Texto do exercício »
---------------

O MP tem a obrigação de cobrar dos centros terapêuticos o enquadramento em todas as legislações sanitárias e de saúde mental, assim como a integridade física e o respeito aos pacientes. Mas também é preciso avaliar individualmente a situação de cada família/paciente e os motivos que levaram à internação involuntária.

A solução simplista de ‘abrir a porta da rua’  para quem está em abstinência, sob o argumento raso de que se trata de um direito, com certeza não é a melhor alternativa. A situação é muito complexa.

É claro que os dependentes são os maiores responsáveis por suas escolhas na vida, mas também é necessário ouvir as famílias e entender que no uso de substâncias muitos oferecem riscos para eles próprios e até para pessoas mais próximas. Nos centros, os terapeutas afirmam que depois de ‘fechar a compulsão’, os dependentes mais graves têm mais chances de se reequilibrar e reavaliar a conduta.

“Sinto falta dele, todos os dias”

Os nomes dos personagens nesta reportagem não serão divulgados, mas claro, a história é infelizmente real. Para ajudar no entendimento, serão usadas apenas as letras iniciais de cada nome.

Filho de pais separados, “W” passou a usar drogas quando tinha apenas 13 anos. Seguindo um padrão típico, ele começou com cigarro, álcool, maconha e foi parar no crack, droga que vicia no primeiro uso, e que é apelidada nos centros terapêuticos pelos próprios internos de “rocha” ou “pedra”. Por isso, os usuários também chamam a si próprios de “pedreiros”. A mãe, “A” falou com o Portal SN

Quantas vezes seu filho foi internado?

Antes de ir para a Maranata a gente já tinha internado ele quatro vezes, mas ele não ficava

Por que ele não permanecia internado?

Vontade dele ir embora, acho que a abstinência. Mas a gente sempre tentava

Por que vocês decidiram internar ele novamente?

Porque ele estava morando na rua. A gente não aguentava ele em casa. Um dia eu encontrei com ele todo sujo, descalço e perguntei pra ele:

– É essa a vida que você quer? E ele respondeu:

– Mãe, é mais forte do que eu.

Chamei o pai dele, a gente conversou e ele (W) foi por livre e espontânea vontade (para a internação). Isso foi no começo do mês de março do ano passado. Antes do dia 15 ele foi para a Maranata, mas no dia 29 (de março) o Ministério Público foi lá.   

Como foi o dia em que o W saiu do centro?

No dia em que o Ministério Público foi lá eu estava trabalhando. Eles não comunicaram os pais, nem nada…Ele apareceu na casa da mamãe e disse só ia ficar três dias fora do CT e que ia voltar, mas aconteceu tudo (morte) no mesmo dia. O Ministério Público disse (aos internos) que existe uma lei que ampara eles, e que eles não são obrigados a ficar lá (internados). Nesse dia saiu o meu filho e mais outras pessoas. Ele avisou para a esposa do diretor que só ia ficar três dias fora, mas que ia voltar. Quando ele chegou aqui em casa eu estava fora, trabalhando. Minhas irmãs ainda tentaram convencer ele a voltar para o CT, mas ele voltou a dizer que ia ficar apenas três dias fora.

---------------

Material de estudo »
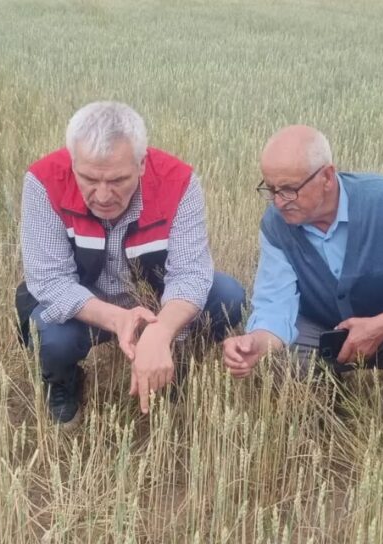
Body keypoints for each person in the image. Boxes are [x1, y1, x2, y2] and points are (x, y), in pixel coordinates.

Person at [16, 101, 244, 423]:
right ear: (72, 162)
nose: (104, 195)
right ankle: (64, 383)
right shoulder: (43, 181)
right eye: (89, 180)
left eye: (118, 180)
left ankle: (175, 361)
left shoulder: (179, 181)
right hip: (87, 306)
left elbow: (191, 274)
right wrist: (120, 320)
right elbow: (51, 281)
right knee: (48, 333)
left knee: (228, 296)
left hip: (154, 300)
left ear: (142, 164)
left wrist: (161, 330)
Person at [223, 125, 383, 418]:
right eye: (271, 189)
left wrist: (382, 326)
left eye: (289, 190)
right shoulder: (276, 224)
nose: (278, 202)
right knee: (281, 355)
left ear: (327, 176)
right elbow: (275, 305)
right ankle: (326, 419)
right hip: (321, 334)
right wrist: (258, 343)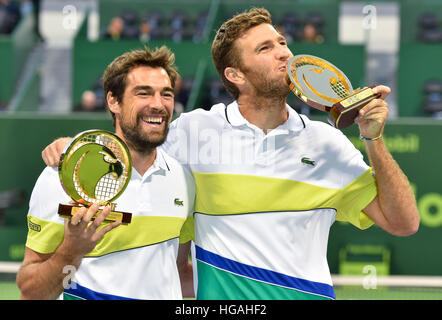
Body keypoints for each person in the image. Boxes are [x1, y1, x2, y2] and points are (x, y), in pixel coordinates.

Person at [41, 8, 420, 300]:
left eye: (283, 43)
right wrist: (73, 147)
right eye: (265, 48)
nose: (284, 54)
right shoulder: (192, 132)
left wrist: (373, 139)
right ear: (235, 75)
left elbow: (404, 222)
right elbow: (133, 139)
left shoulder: (328, 144)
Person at [17, 46, 195, 300]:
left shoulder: (183, 179)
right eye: (143, 93)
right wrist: (70, 252)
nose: (158, 104)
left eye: (166, 94)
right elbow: (31, 292)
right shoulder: (65, 175)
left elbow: (176, 272)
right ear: (113, 101)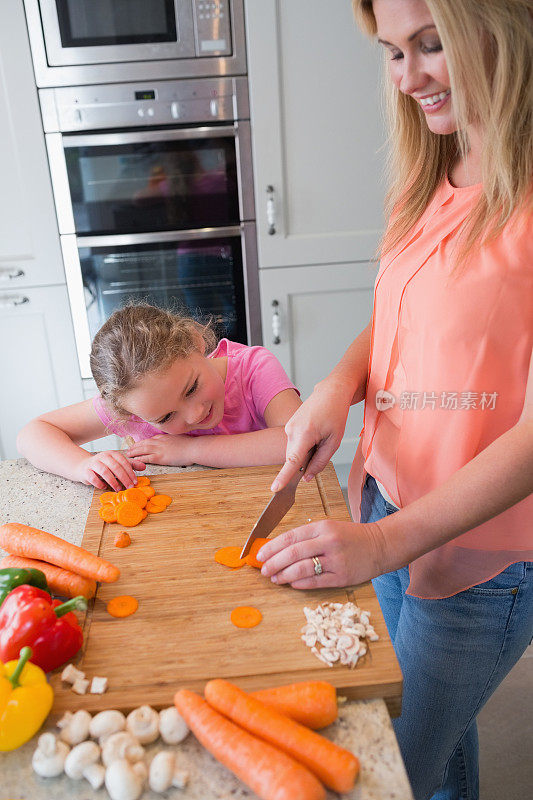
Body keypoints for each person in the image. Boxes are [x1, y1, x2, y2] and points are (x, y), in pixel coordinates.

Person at [257, 1, 533, 798]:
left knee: (386, 768)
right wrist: (337, 390)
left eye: (429, 44)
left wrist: (383, 547)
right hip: (380, 503)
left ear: (505, 31)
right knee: (430, 741)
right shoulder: (429, 174)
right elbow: (397, 318)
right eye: (390, 52)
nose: (408, 77)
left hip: (479, 559)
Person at [17, 304, 301, 491]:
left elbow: (296, 440)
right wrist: (81, 465)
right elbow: (33, 434)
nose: (194, 414)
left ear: (195, 341)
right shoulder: (131, 404)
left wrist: (191, 450)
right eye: (165, 417)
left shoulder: (254, 368)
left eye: (191, 388)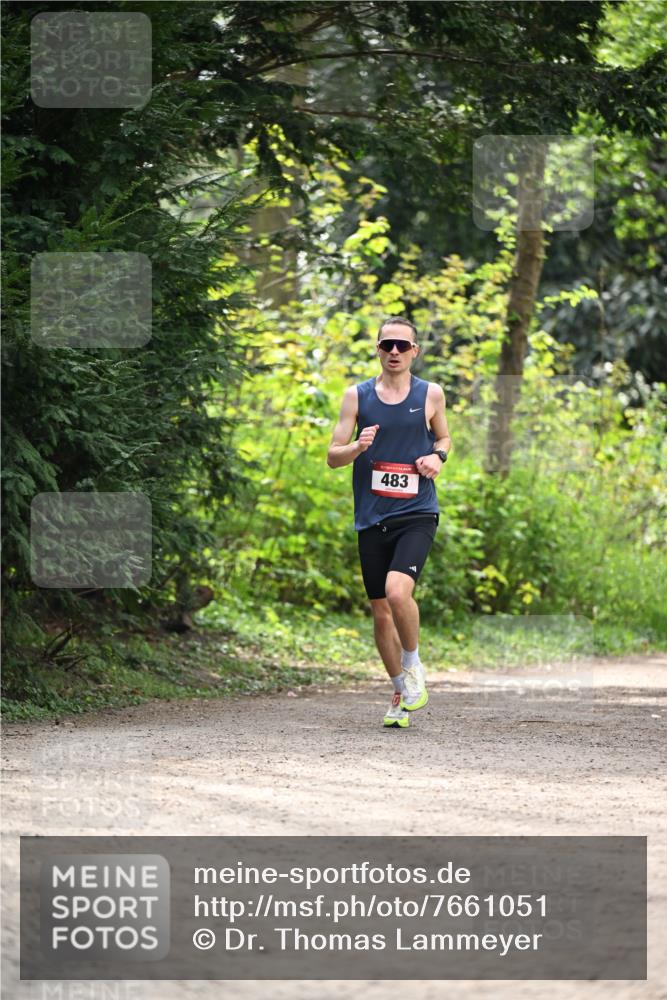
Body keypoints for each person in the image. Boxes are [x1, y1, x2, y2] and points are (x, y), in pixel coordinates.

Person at [327, 316, 452, 729]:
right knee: (381, 611)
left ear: (415, 351)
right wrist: (357, 446)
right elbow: (333, 455)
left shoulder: (431, 393)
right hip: (371, 516)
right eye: (387, 346)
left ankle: (414, 665)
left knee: (398, 593)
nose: (394, 352)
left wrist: (438, 457)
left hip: (417, 512)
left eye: (403, 345)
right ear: (377, 349)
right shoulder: (356, 396)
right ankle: (400, 690)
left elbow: (444, 438)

---------------

Atividade 1 »
Diga se cada afirmação abaixo está de acordo com a reportagem, respondendo sim ou não e citando literalmente o trecho que decide.
(a) W começou a usar drogas aos 13 anos.
(b) O Ministério Público avisou os pais antes da saída de W do centro.
(c) Antes da Maranata, W já tinha sido internado quatro vezes.
Atividade 2 »
Responda com base na reportagem:
(a) Que apelidos os internos dão ao crack nos centros terapêuticos?
(b) Em que dia de março o Ministério Público foi à Maranata?
(c) A quem W avisou no centro que ficaria só três dias fora?

Sua resposta 1 »
(a) Sim: "passou a usar drogas quando tinha apenas 13 anos".
(b) Não: "Eles não comunicaram os pais, nem nada…".
(c) Sim: "a gente já tinha internado ele quatro vezes".

Sua resposta 2 »
(a) "Rocha" ou "pedra".
(b) No dia 29.
(c) À esposa do diretor.